* [DOKUMENTAUSSCHNITT]

Sonntag, 8. Juni 2025

Expressionismus und Gabriele Münter im Schlossmuseum Murnau

Schloss Murnau,13. Jh. Gabriela Münter, Murnau (1908), Selbstbildnis (1909), Erma Bossi und Kandinsky am Tisch (1909(/10) Fußgängerzone Murnau Untermarkt
 
Das Wetter bleibt instabil. Wir bevorzugen ein Kulturprogramm und fahren zum 20 km entfernten Ort Murnau am Staffelsee, um von Gabriele Münter hinterlassene Spuren zu besichtigen. Die 1877 in Berlin geborene Malerin gilt neben Paula Modersohn-Becker als bedeutendste Vertreterin des Expressionismus. Von 1909 bis zu ihrem Tod 1962 lebte Gabriele Münter in Murnau, wo Werke von ihr im Schlossmuseum ausgestellt sind und ihr Wohnsitz Münter-Haus besucht werden kann. Wir beschränken uns auf das Schlossmuseum. - Fotoserie
 
 
Schlossmuseum
 
Der Wohnturm des im 13. Jahrhundert errichteten und im 16. Jahrhundert ausgebauten Murnauer Schlosses bildet den Kern eines räumlich und lichttechnisch als Kunstmuseum eher suboptimalen Gebäudes. Die Wetterlage zieht zahlreiche Besucher an, die das Sehvergnügen in den verwinkelten und zu hoch temperierten Räumlichkeiten zusätzlich einschränken. Den Ticketpreis halten wir mit 11,50 € bzw. 10 € Senioren für ein Provinzmuseum als überzogen, wenn man sie z.B. mit den Münchener Pinakotheken vergleicht. In der Alten und Neuen Pinakothek werden jeweils nur 9 € / 6 € bzw. 10 € / 7 € in der Pinakothek der Moderne aufgerufen. Sonntags erheben alle drei Museen nur 1 €.

* [EXTRAHIERTE INFORMATIONEN]

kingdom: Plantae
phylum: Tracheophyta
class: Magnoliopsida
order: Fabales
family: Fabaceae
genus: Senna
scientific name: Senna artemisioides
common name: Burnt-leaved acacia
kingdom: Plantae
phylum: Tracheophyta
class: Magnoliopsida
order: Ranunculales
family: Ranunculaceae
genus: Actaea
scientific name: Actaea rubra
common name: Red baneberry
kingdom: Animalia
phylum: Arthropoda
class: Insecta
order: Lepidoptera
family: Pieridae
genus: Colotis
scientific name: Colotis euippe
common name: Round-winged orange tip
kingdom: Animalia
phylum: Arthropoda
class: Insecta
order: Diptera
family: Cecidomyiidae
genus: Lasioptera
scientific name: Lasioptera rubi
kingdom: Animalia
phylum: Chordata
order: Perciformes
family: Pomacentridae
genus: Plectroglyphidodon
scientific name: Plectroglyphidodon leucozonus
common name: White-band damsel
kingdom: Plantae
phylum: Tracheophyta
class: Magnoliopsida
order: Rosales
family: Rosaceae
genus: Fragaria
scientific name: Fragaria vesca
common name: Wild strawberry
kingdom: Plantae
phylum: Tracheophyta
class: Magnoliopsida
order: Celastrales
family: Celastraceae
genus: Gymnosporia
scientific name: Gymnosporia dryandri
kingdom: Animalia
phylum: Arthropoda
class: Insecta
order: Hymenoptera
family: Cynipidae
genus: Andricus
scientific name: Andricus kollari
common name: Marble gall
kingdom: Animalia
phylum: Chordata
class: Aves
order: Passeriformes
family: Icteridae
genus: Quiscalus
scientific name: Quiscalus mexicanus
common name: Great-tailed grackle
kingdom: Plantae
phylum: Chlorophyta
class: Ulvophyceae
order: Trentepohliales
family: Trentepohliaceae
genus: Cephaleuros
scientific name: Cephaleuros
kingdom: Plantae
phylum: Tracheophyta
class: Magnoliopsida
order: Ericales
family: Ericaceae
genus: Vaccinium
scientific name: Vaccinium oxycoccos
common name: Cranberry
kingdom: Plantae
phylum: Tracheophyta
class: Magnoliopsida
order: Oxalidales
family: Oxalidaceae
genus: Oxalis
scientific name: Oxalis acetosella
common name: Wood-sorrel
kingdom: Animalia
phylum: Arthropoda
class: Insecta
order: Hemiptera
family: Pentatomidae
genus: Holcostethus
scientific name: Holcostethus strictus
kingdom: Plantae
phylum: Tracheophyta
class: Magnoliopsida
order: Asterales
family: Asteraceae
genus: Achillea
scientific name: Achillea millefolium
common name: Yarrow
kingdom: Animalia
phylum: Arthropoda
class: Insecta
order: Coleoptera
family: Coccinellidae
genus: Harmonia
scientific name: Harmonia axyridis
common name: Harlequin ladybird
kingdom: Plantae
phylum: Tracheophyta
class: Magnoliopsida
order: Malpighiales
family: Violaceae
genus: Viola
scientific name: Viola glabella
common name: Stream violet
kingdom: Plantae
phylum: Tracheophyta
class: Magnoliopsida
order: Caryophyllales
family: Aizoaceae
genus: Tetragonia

* [ZU ERLEDIGENDE AUFGABEN]
1. Liste aus dem Text über das Schlossmuseum Murnau alle Münchener Museen auf, die zum Preisvergleich herangezogen werden, jeweils mit den dort angegebenen Eintrittspreisen.
2. Führe den Text über den Besuch im Schlossmuseum Murnau im Anschluss an den letzten Satz weiter.

* [ANTWORTEN JE AUFGABE]
1.
- Alte Pinakothek: 9 € / 6 €, sonntags 1 €
- Neue Pinakothek: 9 € / 6 €, sonntags 1 €
- Pinakothek der Moderne: 10 € / 7 €, sonntags 1 €

2.
 
Neben ca. 80 Gemälden, Grafiken, Zeichnungen Gabriele Münters zeigt die Sammlung "Neue Künstlervereinigung München” und "Der Blaue Reiter” Werke von Wassily Kandinsky, Franz Marc, Alexej Jawlensky, Marianne von Werefkin, Alexander Kanoldt, Franz Marc, Heinrich Campendonk, Erma Bossi, Adolf Erbslöh, Alfred Kubin, August Macke. Der Bestand des Schlossmuseums umfasst darüber hinaus Sammlungen von Hinterglaskunst, Malerei des 19. Jahrhunderts sowie eine Dokumentation zum Leben und Werk Ödön von Horváths, der von 1920 bis 1933 in Murnau lebte. Außerdem zeigt das Museum Leihgaben der Antikensammlung von James Loeb.
 
Die aktuelle Sonderausstellung ist der Malerin Olga Meerson (1882-1930) gewidmet, eine russisch-jüdische Schülerin von Kandinsky und Muse von Matisse, die sich 1912 mit Heinz Pringsheim verheiratete, Schwager von Thomas Mann. Ein Artikel der FAZ beschreibt die Biografie: Für Matisse war sie mehr als eine Schülerin. Als sich Heinz Pringsheim 1930 einer anderen Herzensdame zuwendete, begann Olga Meerson Suizid.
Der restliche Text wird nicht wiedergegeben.